[提取文本]

报告题目：黑白棋游戏&博弈算法

detect0530@gmail.com

1 引言

过去曾有关注过博弈论的相关算法，比如那什均衡、博弈树。但是因为效率的担心，往往忽略了最为传统但又花样百出的搜索博弈。这次作业，我将尝试用搜索博弈的思维来考虑黑白棋游戏。

2 实验内容

2.1 Task1 介绍minimax的实现

public MiniMaxDecider(boolean maximize, int depth) {
    this.maximize = maximize;
    this.depth = depth;
    computedStates = new HashMap<State, Float>();
}

这里的maximize表示当前的决策者是最大化还是最小化，depth表示搜索的深度，computedStates表示已经计算过的状态，用HashMap进行存储。

public Action decide(State state) {
	// Choose randomly between equally good options
	float value = maximize ? Float.NEGATIVE_INFINITY : Float.POSITIVE_INFINITY;
	List<Action> bestActions = new ArrayList<Action>();
	// Iterate!
	int flag = maximize ? 1 : -1;
	for (Action action : state.getActions()) {
		try {
			// Algorithm!
			State newState = action.applyTo(state);
			float newValue = this.miniMaxRecursor(newState, 1, !this.maximize);
			// Better candidates?
			if (flag * newValue > flag * value) {
				value = newValue;
				bestActions.clear();
			}
			// Add it to the list of candidates?
			if (flag * newValue >= flag * value) bestActions.add(action);
		} catch (InvalidActionException e) {
			throw new RuntimeException("Invalid action!");
		}
	}
	// If there are more than one best actions, pick one of the best randomly
	Collections.shuffle(bestActions);
	return bestActions.get(0);
}

$decide$ 函数决定当前走哪一步，方法很暴力，对于每种可能的走法都计算一遍minimax，取最大的即可。思想堪称朴实无华。

接下来将详细解释关键的 $minimaxRecursor()$ 函数:

public float miniMaxRecursor(State state, int depth, boolean maximize) {
	// Has this state already been computed?
	if (computedStates.containsKey(state)) 
                   // Return the stored result
                   return computedStates.get(state);
	// Is this state done?

[/提取文本]
[待审数据]

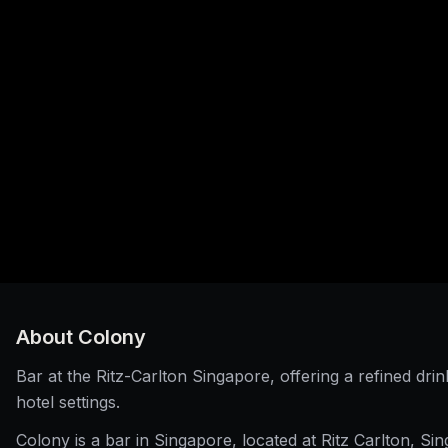
About
Colony
Bar at the Ritz-Carlton Singapore, offering a refined drin
hotel settings.
Colony is a bar in Singapore, located at Ritz Carlton, Si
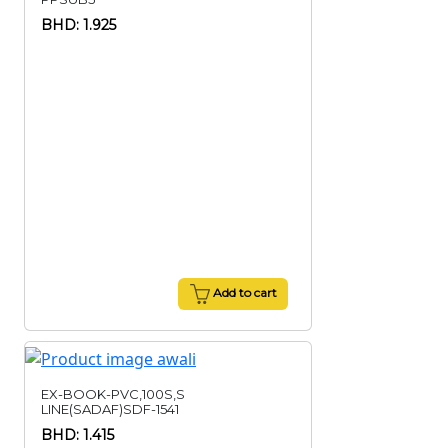
BHD: 1.925
Add to cart
EX-BOOK-PVC,100S,S
LINE(SADAF)SDF-1541
BHD: 1.415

[/待审数据]

| 问题 |
[A] 黑白棋报告里，MiniMaxDecider 构造函数中的 depth 表示什么？
[B] 接着黑白棋报告最后一行往下续写。
这些条目与黑白棋报告没有关系。

| 参考答案 |
[A] 搜索的深度。

[B]
	if (state.getStatus() != Status.Ongoing)
                   // Store and return
                   return finalize(state, state.heuristic());
	// Have we reached the end of the line?
	if (depth == this.depth)
                   //Return the heuristic value
                   return state.heuristic();

首先是如果当前状态我们已经算过了，那么直接返回上一次计算存在HashMap的值即可。
否则，如果状态结束或者深度到了我们指定的超参数Maxdep，也就停止搜索返回heuristic值。

float value = maximize ? Float.NEGATIVE_INFINITY : Float.POSITIVE_INFINITY;
		int flag = maximize ? 1 : -1;
		List<Action> test = state.getActions();
		for (Action action : test) {
			// Check it. Is it better? If so, keep it.
			try {
				State childState = action.applyTo(state);
				float newValue = this.miniMaxRecursor(childState, depth + 1, !maximize);
				//Record the best value
                if (flag * newValue > flag * value) 
                    value = newValue;
        } catch (InvalidActionException e) {
                            //Should not go here
            throw new RuntimeException("Invalid action!");
        }
    }
    // Store so we don't have to compute it again.
    return finalize(state, value);
}

上述代码非常巧妙地利用maximize作为开来判断当前应该取最小值还是最大值，并且利用不等式两边同时乘以负一会变号的手段，保证了对于min和max情况下的代码一致性。

而整体结构依然是喜闻乐见的递归搜索，对于每一个可能的走法，都进行一次递归搜索，直到到达最大深度或者游戏结束。结构上倒没有什么特别之处。

2.2 Task2 加入alpha-beta剪枝

第一步修改传参

1	float newValue = this.miniMaxRecursor(newState, 1, !this.maximize,Float.NEGATIVE_INFINITY,Float.POSITIVE_INFINITY);

这是修改剪枝后的主体部分

public float miniMaxRecursor(State state, int depth, boolean maximize,float alpha,float beta) {
		// Has this state already been computed?
		if (computedStates.containsKey(state))
                    // Return the stored result
                    return computedStates.get(state);
		// Is this state done?
		if (state.getStatus() != Status.Ongoing)
                    // Store and return
                    return finalize(state, state.heuristic());
		// Have we reached the end of the line?
		if (depth == this.depth)
                    //Return the heuristic value
                    return state.heuristic();
                
		// If not, recurse further. Identify the best actions to take.
		float value = maximize ? Float.NEGATIVE_INFINITY : Float.POSITIVE_INFINITY;
		int flag = maximize ? 1 : -1;
		List<Action> test = state.getActions();
		for (Action action : test) {
			// Check it. Is it better? If so, keep it.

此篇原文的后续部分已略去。